■ Task item
Reproduce the text verbatim from the beginning of the data through the line containing "どんな資格？どんな仕事？", including that line. Omit the pictures from your reply.

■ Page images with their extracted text
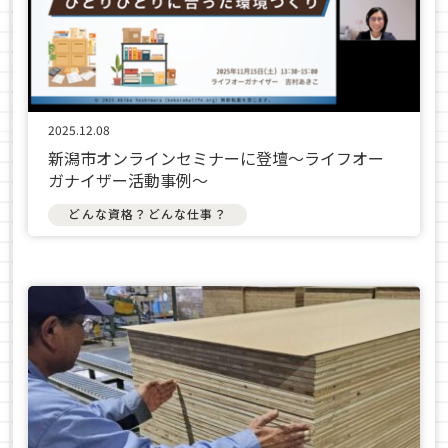
2025.12.08
新潟市オンラインセミナーに登壇〜ライフオー
ガナイザー活動事例〜
どんな資格？どんな仕事？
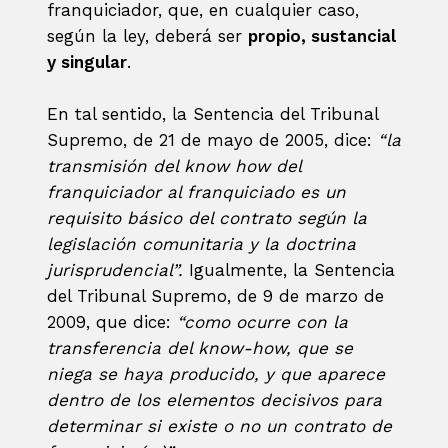
franquiciador, que, en cualquier caso,
según la ley, deberá ser
propio, sustancial
y singular
.
En tal sentido, la Sentencia del Tribunal
Supremo, de 21 de mayo de 2005, dice:
“la
transmisión del know how del
franquiciador al franquiciado es un
requisito básico del contrato según la
legislación comunitaria y la doctrina
jurisprudencial”.
Igualmente, la Sentencia
del Tribunal Supremo, de 9 de marzo de
2009, que dice:
“como ocurre con la
transferencia del know-how, que se
niega se haya producido, y que aparece
dentro de los elementos decisivos para
determinar si existe o no un contrato de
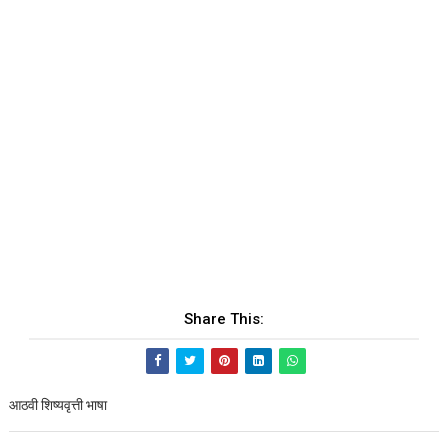
Share This:
आठवी शिष्यवृत्ती भाषा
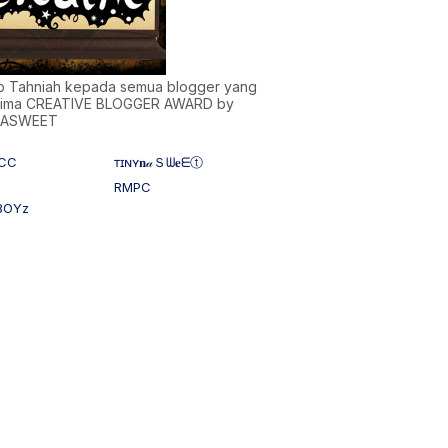
)b Tahniah kepada semua blogger yang
ima CREATIVE BLOGGER AWARD by
NASWEET
CC
ᴛɪɴʏ𝐧𝒶Ｓᗯ𝐞ᗴⓣ
RMPC
BOYz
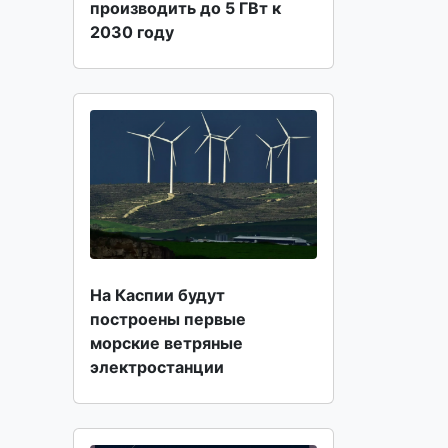
производить до 5 ГВт к
2030 году
На Каспии будут
построены первые
морские ветряные
электростанции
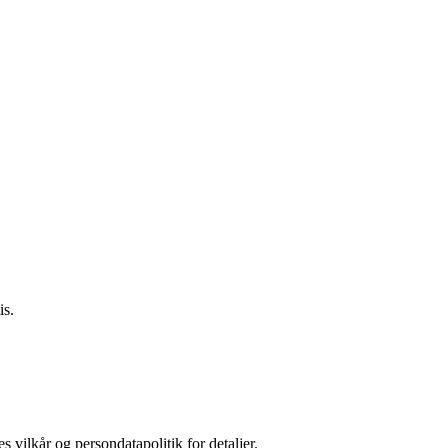
is.
s vilkår og persondatapolitik for detaljer.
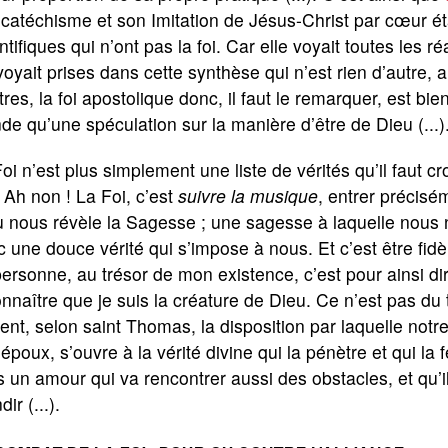
catéchisme et son Imitation de Jésus-Christ par cœur ét
ntifiques qui n’ont pas la foi. Car elle voyait toutes les r
voyait prises dans cette synthèse qui n’est rien d’autre, 
res, la foi apostolique donc, il faut le remarquer, est bien 
e qu’une spéculation sur la manière d’être de Dieu (...)
oi n’est plus simplement une liste de vérités qu’il faut cr
). Ah non ! La Foi, c’est
suivre la musique
, entrer précis
 nous révèle la Sagesse ; une sagesse à laquelle nous n’
 une douce vérité qui s’impose à nous. Et c’est être fid
ersonne, au trésor de mon existence, c’est pour ainsi d
nnaître que je suis la créature de Dieu. Ce n’est pas du t
ent, selon saint Thomas, la disposition par laquelle n
époux, s’ouvre à la vérité divine qui la pénètre et qui la
 un amour qui va rencontrer aussi des obstacles, et qu’il v
dir (...).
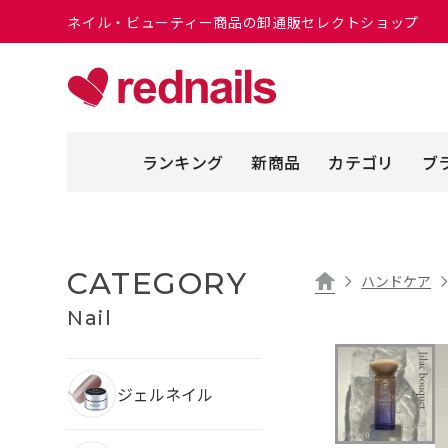
ネイル・ビューティー商品の卸通販セレクトショップ
ランキング
新商品
カテゴリ
ブ
CATEGORY
ハンドケア
Nail
ジェルネイル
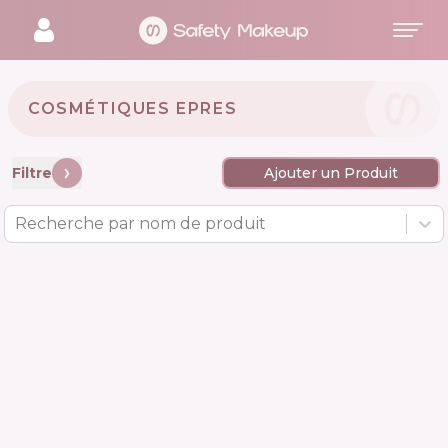
COSMÉTIQUES EPRES 🇺🇸
Filtre
Ajouter un Produit
Recherche par nom de produit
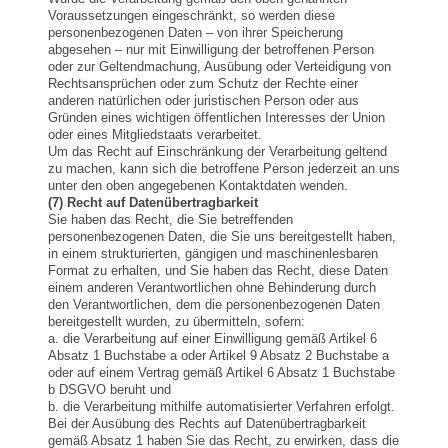
Voraussetzungen eingeschränkt, so werden diese
personenbezogenen Daten – von ihrer Speicherung
abgesehen – nur mit Einwilligung der betroffenen Person
oder zur Geltendmachung, Ausübung oder Verteidigung von
Rechtsansprüchen oder zum Schutz der Rechte einer
anderen natürlichen oder juristischen Person oder aus
Gründen eines wichtigen öffentlichen Interesses der Union
oder eines Mitgliedstaats verarbeitet.
Um das Recht auf Einschränkung der Verarbeitung geltend
zu machen, kann sich die betroffene Person jederzeit an uns
unter den oben angegebenen Kontaktdaten wenden.
(7) Recht auf Datenübertragbarkeit
Sie haben das Recht, die Sie betreffenden
personenbezogenen Daten, die Sie uns bereitgestellt haben,
in einem strukturierten, gängigen und maschinenlesbaren
Format zu erhalten, und Sie haben das Recht, diese Daten
einem anderen Verantwortlichen ohne Behinderung durch
den Verantwortlichen, dem die personenbezogenen Daten
bereitgestellt wurden, zu übermitteln, sofern:
a. die Verarbeitung auf einer Einwilligung gemäß Artikel 6
Absatz 1 Buchstabe a oder Artikel 9 Absatz 2 Buchstabe a
oder auf einem Vertrag gemäß Artikel 6 Absatz 1 Buchstabe
b DSGVO beruht und
b. die Verarbeitung mithilfe automatisierter Verfahren erfolgt.
Bei der Ausübung des Rechts auf Datenübertragbarkeit
gemäß Absatz 1 haben Sie das Recht, zu erwirken, dass die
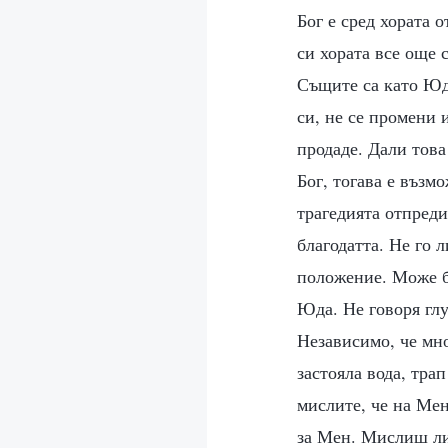
Бог е сред хората 
си хората все още 
Същите са като Юда
си, не се промени 
продаде. Дали това
Бог, тогава е възм
трагедията отпреди
благодатта. Не го 
положение. Може би
Юда. Не говоря глу
Независимо, че мно
застояла вода, тра
мислите, че на Мен
за Мен. Мислиш ли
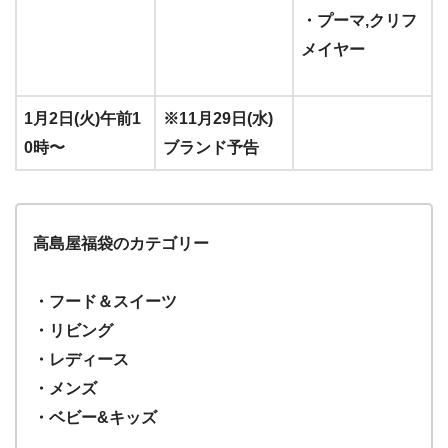
・プーマ,クリフ
メイヤー
1月2日(火)午前1
※11月29日(水)
0時〜
ブランド予告
高島屋福袋のカテゴリー
・フード＆スイーツ
・リビング
・レディース
・メンズ
・ベビー&キッズ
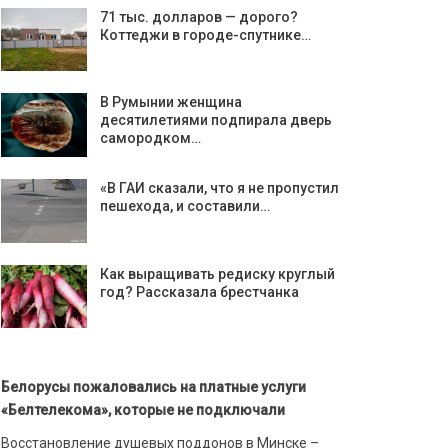
71 тыс. долларов — дорого?
Коттеджи в городе-спутнике…
В Румынии женщина
десятилетиями подпирала дверь
самородком…
«В ГАИ сказали, что я не пропустил
пешехода, и составили…
Как выращивать редиску круглый
год? Рассказала брестчанка
Белорусы пожаловались на платные услуги
«Белтелекома», которые не подключали
Восстановление душевых поддонов в Минске –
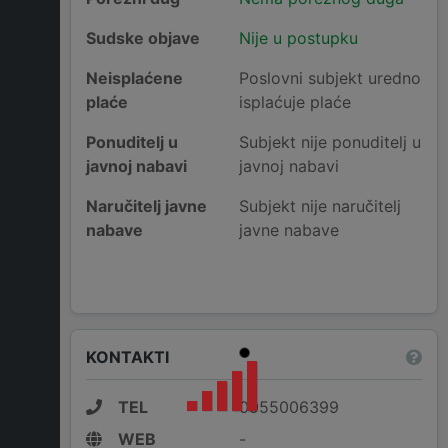
Sudske objave
Nije u postupku
Neisplaćene
Poslovni subjekt uredno
plaće
isplaćuje plaće
Ponuditelj u
Subjekt nije ponuditelj u
javnoj nabavi
javnoj nabavi
Naručitelj javne
Subjekt nije naručitelj
nabave
javne nabave
KONTAKTI
TEL
0955006399
WEB
-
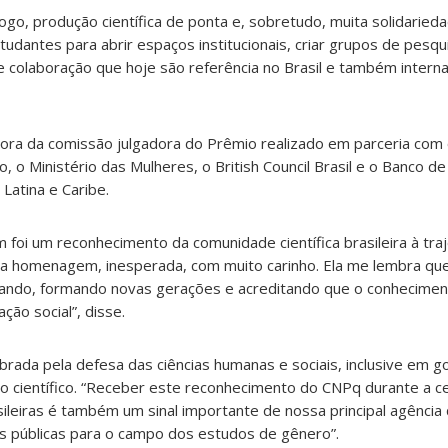
álogo, produção científica de ponta e, sobretudo, muita solidaried
tudantes para abrir espaços institucionais, criar grupos de pesq
 colaboração que hoje são referência no Brasil e também interna
ora da comissão julgadora do Prêmio realizado em parceria com 
o, o Ministério das Mulheres, o British Council Brasil e o Banco de
Latina e Caribe.
 foi um reconhecimento da comunidade científica brasileira à traj
ta homenagem, inesperada, com muito carinho. Ela me lembra que
nando, formando novas gerações e acreditando que o conhecime
ção social”, disse.
ebrada pela defesa das ciências humanas e sociais, inclusive em
o científico. “Receber este reconhecimento do CNPq durante a c
sileiras é também um sinal importante de nossa principal agência
s públicas para o campo dos estudos de gênero”.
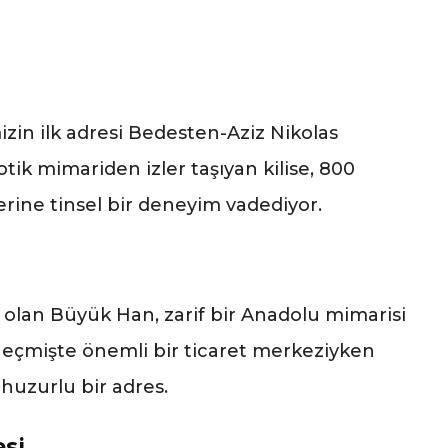
mizin ilk adresi Bedesten-Aziz Nikolas
tik mimariden izler taşıyan kilise, 800
lerine tinsel bir deneyim vadediyor.
n olan Büyük Han, zarif bir Anadolu mimarisi
geçmişte önemli bir ticaret merkeziyken
 huzurlu bir adres.
esi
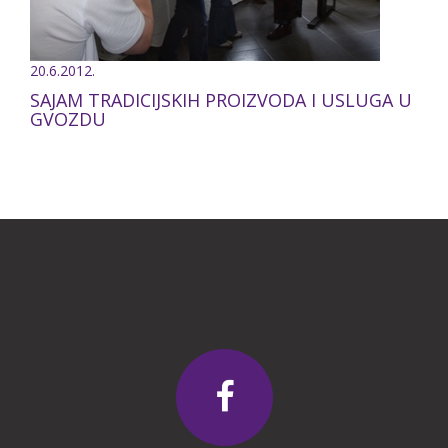
20.6.2012.
SAJAM TRADICIJSKIH PROIZVODA I USLUGA U
GVOZDU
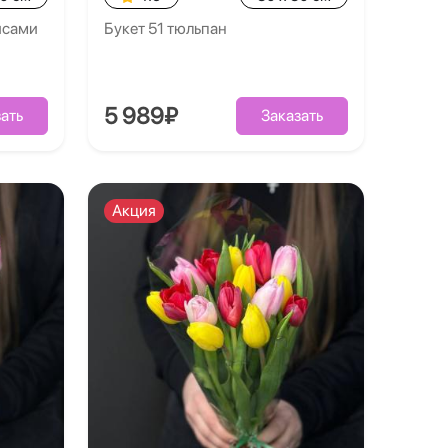
рисами
Букет 51 тюльпан
5 989₽
ать
Заказать
Акция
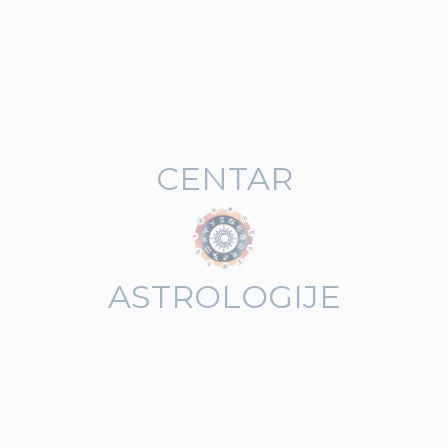
CENTAR
ASTROLOGIJE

■ Task response
2025.12.08
新潟市オンラインセミナーに登壇〜ライフオー
ガナイザー活動事例〜
どんな資格？どんな仕事？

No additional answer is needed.